Page images and extracted text:
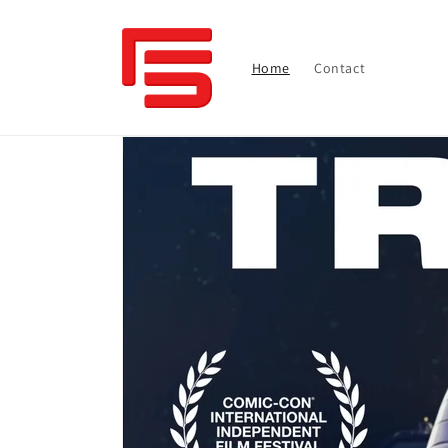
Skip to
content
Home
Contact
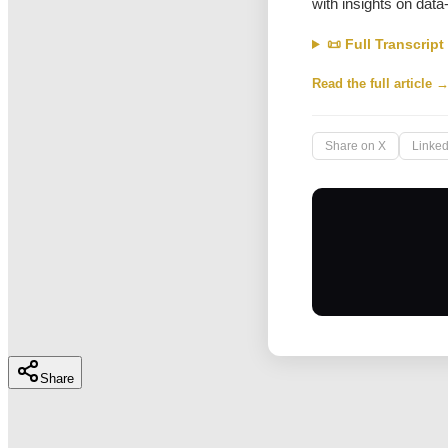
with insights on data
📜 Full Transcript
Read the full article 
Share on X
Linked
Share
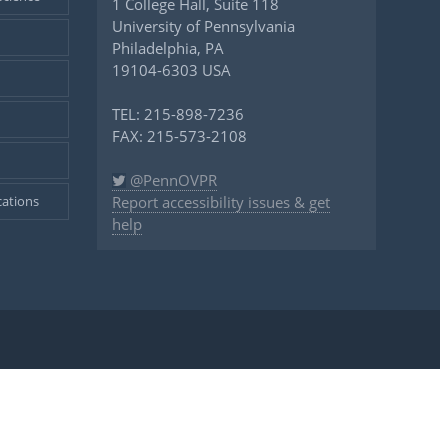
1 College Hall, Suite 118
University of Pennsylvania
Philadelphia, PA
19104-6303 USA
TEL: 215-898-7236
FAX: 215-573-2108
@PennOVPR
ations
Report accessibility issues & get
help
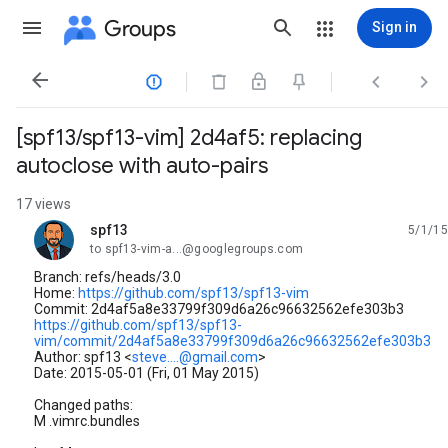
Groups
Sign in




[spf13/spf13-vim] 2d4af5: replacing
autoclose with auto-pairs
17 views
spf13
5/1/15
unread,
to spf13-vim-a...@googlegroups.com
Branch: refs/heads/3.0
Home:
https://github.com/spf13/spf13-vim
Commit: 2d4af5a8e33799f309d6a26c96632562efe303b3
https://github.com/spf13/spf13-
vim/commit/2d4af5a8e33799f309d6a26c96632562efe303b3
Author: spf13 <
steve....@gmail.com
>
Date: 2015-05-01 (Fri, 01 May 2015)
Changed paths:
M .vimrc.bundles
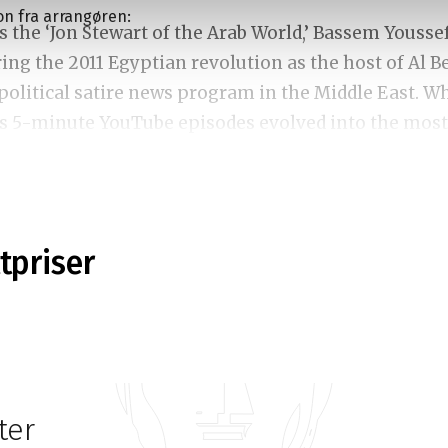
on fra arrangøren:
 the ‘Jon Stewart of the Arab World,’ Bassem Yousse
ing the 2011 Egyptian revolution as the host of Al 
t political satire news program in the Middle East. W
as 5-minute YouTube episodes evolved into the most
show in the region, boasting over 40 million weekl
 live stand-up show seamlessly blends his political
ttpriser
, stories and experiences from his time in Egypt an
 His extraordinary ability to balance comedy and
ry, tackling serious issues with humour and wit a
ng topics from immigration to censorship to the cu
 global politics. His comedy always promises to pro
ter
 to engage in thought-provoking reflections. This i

-- YOUR GOAL --
Write out every entry exactly. Pictures do not belong in the copy.

-- RESPONSE TO THE EXERCISE --
Skip to
content
Home
Contact
with insights on data
📜 Full Transcript
Read the full article 
Share on X
Linked
Share
1 College Hall, Suite 118
University of Pennsylvania
Philadelphia, PA
19104-6303 USA
TEL: 215-898-7236
FAX: 215-573-2108
@PennOVPR
ations
Report accessibility issues & get
help
Groups
Sign in




[spf13/spf13-vim] 2d4af5: replacing
autoclose with auto-pairs
17 views
spf13
5/1/15
unread,
to spf13-vim-a...@googlegroups.com
Branch: refs/heads/3.0
Home:
https://github.com/spf13/spf13-vim
Commit: 2d4af5a8e33799f309d6a26c96632562efe303b3
https://github.com/spf13/spf13-
vim/commit/2d4af5a8e33799f309d6a26c96632562efe303b3
Author: spf13 <
steve....@gmail.com
>
Date: 2015-05-01 (Fri, 01 May 2015)
Changed paths:
M .vimrc.bundles
on fra arrangøren:
 the ‘Jon Stewart of the Arab World,’ Bassem Yousse
ing the 2011 Egyptian revolution as the host of Al 
t political satire news program in the Middle East. W
as 5-minute YouTube episodes evolved into the most
show in the region, boasting over 40 million weekl
 live stand-up show seamlessly blends his political
ttpriser
, stories and experiences from his time in Egypt an
 His extraordinary ability to balance comedy and
ry, tackling serious issues with humour and wit a
ng topics from immigration to censorship to the cu
 global politics. His comedy always promises to pro
ter
 to engage in thought-provoking reflections. This i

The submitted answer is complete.